Uses This

1276 interviews since 2009

A picture of Richard Gabriel

Richard Gabriel

Computer scientist, researcher, poet

in developer, mac, poet, researcher

Who are you, and what do you do?

My name is Dick Gabriel - I am a computer scientist, a researcher. I study or have studied artificial intelligence, programming languages, programming systems, object-oriented languages, parallel computing, open source, programming and programming methodology, and lessons for programming from other design-like activities, such as built-world architecture, writing, and art.

My current research project is a natural language generation system called "InkWell," which uses large languageÿ databases, optimization techniques, and some machine learned stuff to generate text and poems that sound like specified writers; my goal is to model how creative writers think, including working with connotation and the sounds & rhythms of language - its noise. InkWell is my research colleague.

I am frequently introduced at talks as "the world's most famous third-rate computer scientist." I've written three computer-science related books. I program only in Lisp.

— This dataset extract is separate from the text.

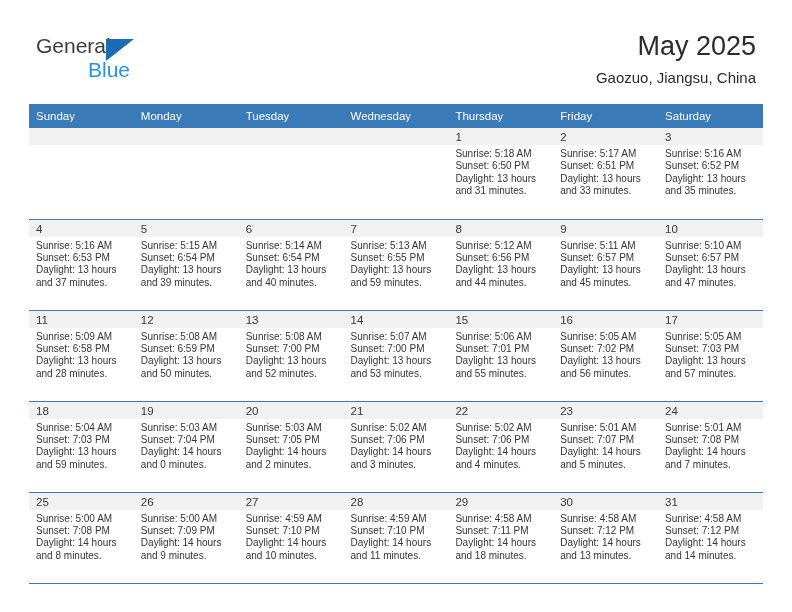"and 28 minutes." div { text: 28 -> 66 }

Hang on, that's not the whole picture..

Richard P. Gabriel / poet / fiction writer / essayist / photographer / guitar player / poem a day since March 2000 / small book of poems / large book on writers' workshops / lead writers' workshops at software and patterns conferences / some poem collections have been finalists or runners-up for poetry prizes / some essays have won awards / write sentences real good / (some say).

I collaborate with InkWell writing poetry / it like me writes poems by thinking about them deliberately, not by clever regurgitation / asked to write about "loud blues guitar music" InkWell wrote this haikuïsh poem:

  tuned adrenaline
my music
  a beat-boogied headful

I blend these two Gabriels, and the result is an annoyance and puzzlement to most. In this boundary I work on the concept of beauty as a circumstance of complexity.

I think, program, and write.

What hardware do you use?

Mostly Macintoshes, not because Apple is great - but because Macs supply a nice UI to Unix. I have a 2013 Mac Pro (64gb ram, 8 cores, multi-terabytes of storage, 2 27" Apple LED Cinema displays) / because InkWell is only 70KLOC but 25GB running size. Several MacBooks (both Air and Pro), a couple of Mac Mini servers for this and that, an iMac. A 1962 re-issue Stratocaster, a 1970s Les Paul Black Beauty, and 1970s 335, a Mesa Boogie Mark IV, a Marshall head, an A100 Hammond (B3 equivalent) + Leslie speaker, Canon 5D3 and various lenses. Kensington Expert trackball & Matias Tactile Pro keyboard for all my machines.

And what software?

LispWorks Common Lisp; a variety of Emacs-like text editors; Adobe: InDesign, Photoshop, Illustrator, Lightroom, Acrobat Pro; TeX, TeXShop, LaTex; Keynote; Google Docs for collaborative writing; Skype and Hangouts for meetings. I run my own mail and web servers.

What would be your dream setup?

For InkWell I can use all the cores and memory I can get: I've written my own machine learning code, and InkWell uses a metaheuristic parallel optimization algorithm I came up with, so 256 cores seems about right; 64 terabytes of RAM should be enough. The Lisp system must be able to exploit all the cores and available threads as well as the memory space.

A couple of good 8K monitors and an accurate color calibration setup. The big Canons DSLRs are good but hard on travel not specifically about photography, so a decent-res mirrorless - something by Leica because of the glass.

A vintage Telecaster would be nice to have. I have a good tube amp for listening to music, but can always use more NOS tubes - some more (multiple of 2) Bendix 5992/6V6GTs would be great, but I think I got the last two on the planet.